ASSIGNMENT >>
Your answer should be every line from the records that contains "conservation".

Recorded data
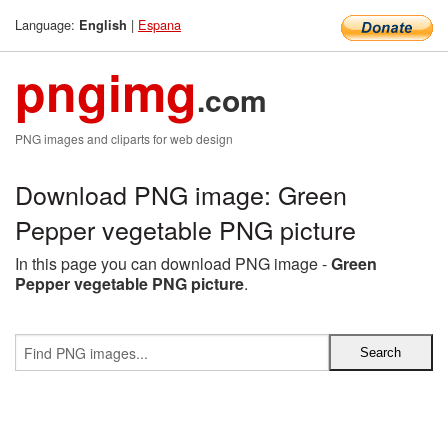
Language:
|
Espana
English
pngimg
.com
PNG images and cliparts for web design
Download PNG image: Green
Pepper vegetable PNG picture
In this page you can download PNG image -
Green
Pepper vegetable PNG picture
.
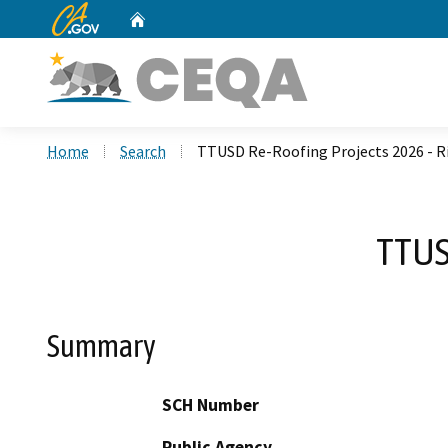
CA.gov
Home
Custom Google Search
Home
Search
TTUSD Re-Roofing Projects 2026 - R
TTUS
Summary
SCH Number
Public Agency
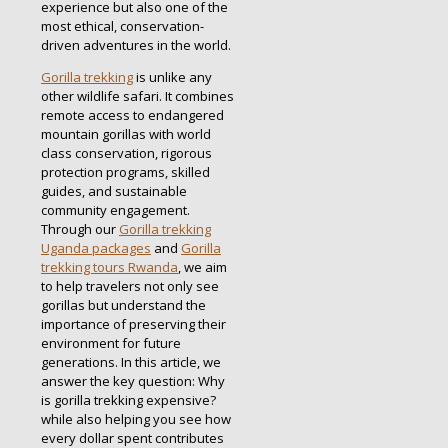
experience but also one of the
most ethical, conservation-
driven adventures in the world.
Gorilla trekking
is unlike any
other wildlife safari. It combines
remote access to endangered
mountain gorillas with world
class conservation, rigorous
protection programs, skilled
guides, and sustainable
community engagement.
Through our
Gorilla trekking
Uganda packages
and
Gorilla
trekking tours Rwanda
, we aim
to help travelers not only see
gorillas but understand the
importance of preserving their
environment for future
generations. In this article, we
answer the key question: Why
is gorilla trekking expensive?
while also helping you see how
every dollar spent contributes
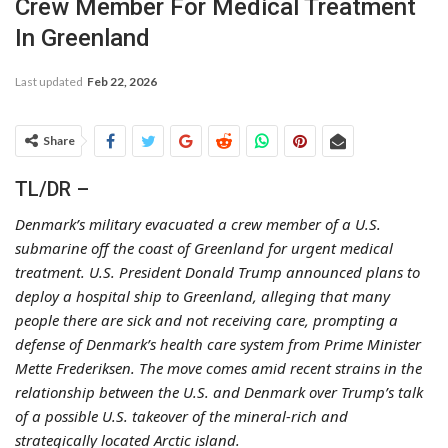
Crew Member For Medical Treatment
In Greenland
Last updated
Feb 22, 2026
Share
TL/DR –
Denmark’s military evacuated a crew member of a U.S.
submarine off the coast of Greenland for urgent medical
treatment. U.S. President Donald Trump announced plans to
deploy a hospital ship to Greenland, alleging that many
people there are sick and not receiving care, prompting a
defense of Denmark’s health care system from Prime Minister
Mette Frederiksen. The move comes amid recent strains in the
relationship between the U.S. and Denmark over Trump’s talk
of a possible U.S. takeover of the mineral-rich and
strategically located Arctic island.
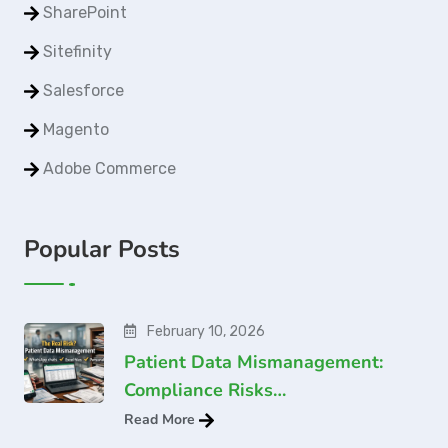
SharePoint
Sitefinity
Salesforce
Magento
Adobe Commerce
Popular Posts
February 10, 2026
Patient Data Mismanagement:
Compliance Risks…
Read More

YOUR SOLUTION >>
most ethical, conservation-
class conservation, rigorous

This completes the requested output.